Aston Martin has released its entire share capital onto the London Stock Exchange main market, following its initial floatation on 3 October.
The amount of available shares totals 228,002,890, up from the initial 57,000,723 share offering that represented 25% of the company. An initial offer price of £19 per share valued the British car maker at £4.33bn, although early trading saw that amount drop almost 5% on the first day of trading. It has continued a downward slide, with shares trading at £16.06 at the time of writing.
Based on the initial share price valuation, Aston fell just short of being eligible for inclusion in the FTSE 100 index (for the companies listed on the London Stock exchange with the highest valuation).
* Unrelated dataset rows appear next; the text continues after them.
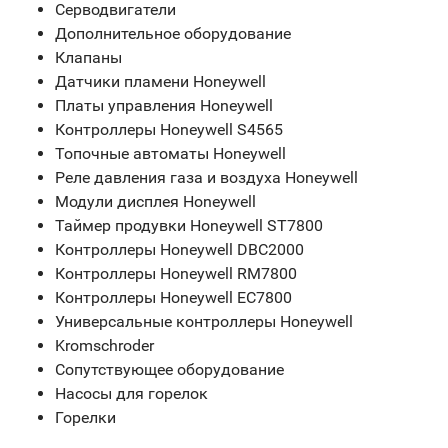
Серводвигатели
Дополнительное оборудование
Клапаны
Датчики пламени Honeywell
Платы управления Honeywell
Контроллеры Honeywell S4565
Топочные автоматы Honeywell
Реле давления газа и воздуха Honeywell
Модули дисплея Honeywell
Таймер продувки Honeywell ST7800
Контроллеры Honeywell DBC2000
Контроллеры Honeywell RM7800
Контроллеры Honeywell EC7800
Универсальные контроллеры Honeywell
Kromschroder
Сопутствующее оборудование
Насосы для горелок
Горелки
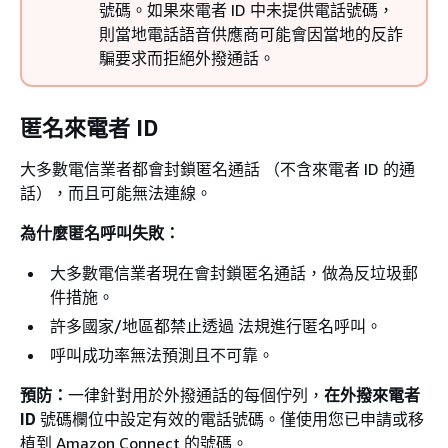
號碼。如果來電者 ID 中未提供電話號碼，
則當地電話語音供應商可能會因當地的反詐
騙要求而拒絕外撥通話。
匿名來電者 ID
大多數電信業者都會封鎖匿名通話 （不含來電者 ID 的通
話），而且可能無法連線。
為什麼匿名呼叫失敗：
大多數電信業者現在會封鎖匿名通話，做為反垃圾郵
件措施。
許多國家/地區都禁止透過 法規進行匿名呼叫。
呼叫成功率無法預測且不可靠。
預防：
一律針對用於外撥通話的每個佇列，
在外撥來電者
ID
號碼欄位中設定有效的電話號碼。僅使用您已申請或移
植到 Amazon Connect 的號碼。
The company is now trading on the LSE under the ticker 'AML'.
Before the flotation, Aston has revealed a guide price of between £17.50 and £22.50 per ordinary share. Eligible Aston Martin employees, customers and owners' club members based in the UK benefit from a specific share offer. Daimler retains its 4.9% share, locked in for 12 months, while Investindustrial's stake will be locked in for 180 days.
Earlier this year, Aston also published its half-year financial results that show a 14% increase in revenue to just below £450 million, with pre-tax profits rising from £20.1m to £20.8m. At the initial valuation given for the company's shares, it stands a good chance of becoming part of the FTSE 100 as the value increases.
The British supercar maker is currently owned by Italian and Kuwaiti shareholders, alongside other minority investors. Investindustrial took a 37.5% stake in Aston in 2012, with Daimler also owning a 4.9% share. With interest globally, there was debate about whether the company should float its shares in London or New York.
There is more to come, with the Gaydon-based car maker's 'Second Century' plan seeing one new 'core' model launched every year until 2022, such as the DBX SUV and an all-new Lagonda saloon. Each model will have a seven-year life cycle before being replaced.